Indonesia sebagai negara hukum, sebagaimana yang tercantum dalam Pasal 1 Ayat (3) UUD 1945 setelah amandemen ketiga disahkan pada 10 November 2001, seharusnya menjunjung tinggi keadilan dan persamaan di depan hukum.
Akan tetapi, sepertinya seolah-olah para penegak hukum di Indonesia lupa akan pentingnya kedua hal itu. Persamaan di depan hukum sebagaiman ditekankan dalam Pasal 27 Ayat (1) UUD 1945 amandemen IV yang berbunyi, "Segala warga negara bersamaan kedudukannya di dalam hukum dan pemerintah dan wajib menjunjung hukum dan pemerintahan itu dengan tidak ada kecualinya", seolah-olah dapat dianulir bila seseorang berkuasa dan ber-uang.
Ayat tersebut seolah-olah sudah diubah menjadi "...dengan perkecualian orang-orang berkuasa dan memiliki uang banyak." Para pejabat dan konglomerat seperti ditempatkan di atas hukum itu sendiri, padahal mereka temasuk warga negara yang seharusnya bersamaan kedudukannya di depan hukum.
Ketidakadilan dan ketidaksamaan di mata hukum ini dapat terlihat di kasus-kasus para pembesar yang sempat "booming" di awal tapi kemudian hilang, lenyap, dan tidak terdengar lagi kabarnya hingga sekarang ataupun vonis hakimyang terlalu"ringan" bagi para terdakwa yang sudah jelas melakukan pelanggaran berat.

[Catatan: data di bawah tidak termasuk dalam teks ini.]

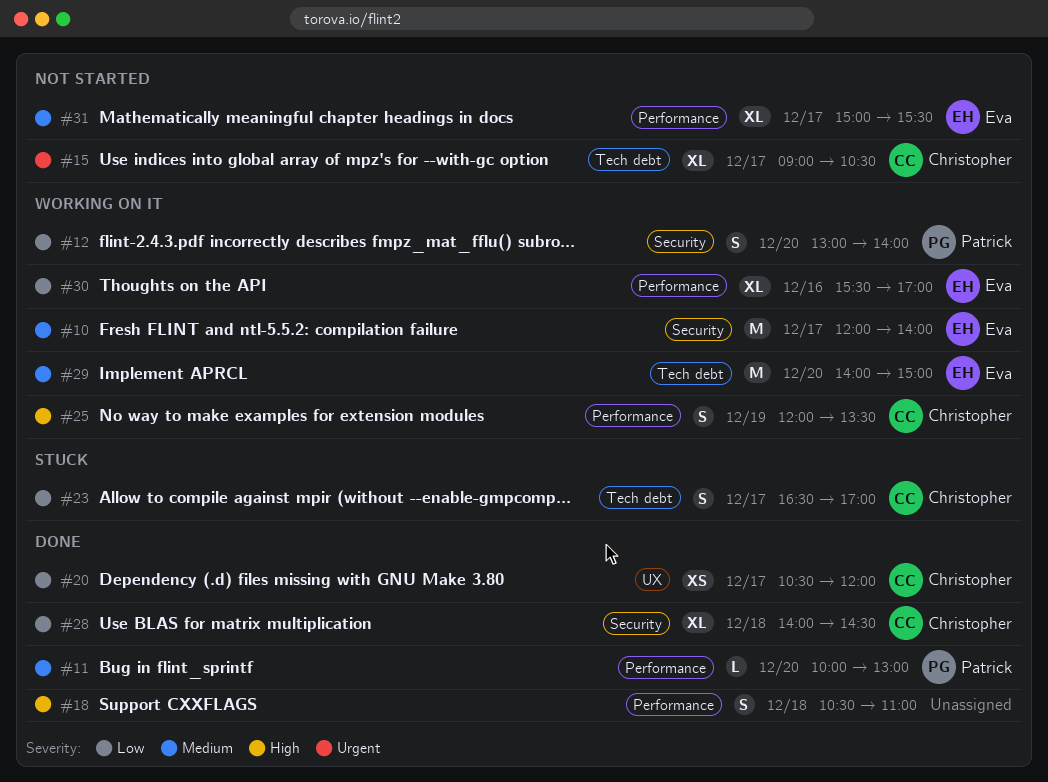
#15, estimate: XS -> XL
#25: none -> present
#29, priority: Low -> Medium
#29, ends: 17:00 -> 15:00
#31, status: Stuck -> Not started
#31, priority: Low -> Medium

Ambil contoh saja kasus Harry Tanoesoedibjo, CEO MNC Group dan Ketua Perindo, yang mengancam Kepala Subdirektorat Penyidik Jaksa Agung Muda Pidana Khusus Yulianto melalui pesan singkat. Kasus yang terjadi pada pertengahan tahun 2017 itu seolah-olah hilang tanpa ada perkembangan terbaru dan tanpa ada berita, ditambah sng tersangka merupakan "raja media."
Contoh kasus-kasus lainnya adalah kasus-kasus kecelakaan yang melibatkan para public figure atau anak mereka. Kasus putra bungsu Rasyid Amrullah Rajasa, putra bungsu Menteri Koordinator Perekonomian Hatta Rajasa pada saat itu, seolah-olah terhapuskan dari ingatan masyarakat sekarang.
Rasyid yang pada saat itu terbukti melanggar Pasal 310 Ayat (2) dan (4) UU Lalu Lintas dan Angkutan Jalan No. 22 Tahun 2009 yang berisi tentang pelanggaran pengemudi kendaraan bermotor yang mengakibatkan kecelakaan dengan korban luka dan meninggal hanya mendapat hukuman yang sangat ringan yaitu pidana penjara 5 bulan atau denda Rp12 juta dengan masa percoaan 12 bulan yang praktis bagi Rasyid sama dengan bebas.
Rasyid yang telah menghilangkan nyawa dua orang di mana salah satunya adalah bayi berusia satu setengah tahun, hanya mendapatkan vonis ringan dari hakim karena mempertimbangkan "Restorative Justice" di mana Rasyid berjanji akan bertanggung jawab terhadap keluarga korban dan menyantuni mereka yang saya rasa tidak sebanding dengan kesalahan yang ia lakukan melihat kondisi ekonomi keluarganya yang jelas sangat mudah untuk hanya sekadar "menyantuni".
Kasus Dul, putra bungsu Ahmad Dhani dan Maia Estianty, yang menewaskan 7 orang dalam kecelakan maut juga seakan hilang dari ingatan masyarakat. Tindakan menghilangkan 7 nyawa menurut saya walaupun dilakukan oleh anak di bawah umur setidak-tidaknya harus mendapat hukuman yang setimpal dan tidak dapat hanya langsung bebas begitu saja.
Dul yang pada saat itu dijerat dengan Pasal 310 Ayat (2), (3), dan (4) UU Lalu Lintas masih berumur 13 tahun sehingga dengan pertimbangan anak masih di bawah umur dan keluarga terdakwa telah berdamai dengan keluarga korban maka Dul hanya divonis hakim dikembalikan kepada orang tuanya. Melihat kedua penyelesaian dari kedua kasus tersebut menimbulkan suatu tanda tanya besar bagi saya.
Apakah tindakan menghilangkan nyawa orang begitu tidak pentingnya? Bagi terdakwa yang berkuasa dan ber-uang tentu sangatlah mudah bagi mereka mencapai kata "damai" dengan keluarga korban, apalagi bila korban berasal dari masyarakat biasa. Dengan segala daya dan uang mereka dapat membuat keluarga korban berkata "damai". Akan tetapi, bagi saya hal tersebut tidak dapat diterima oleh moral dan keadilan.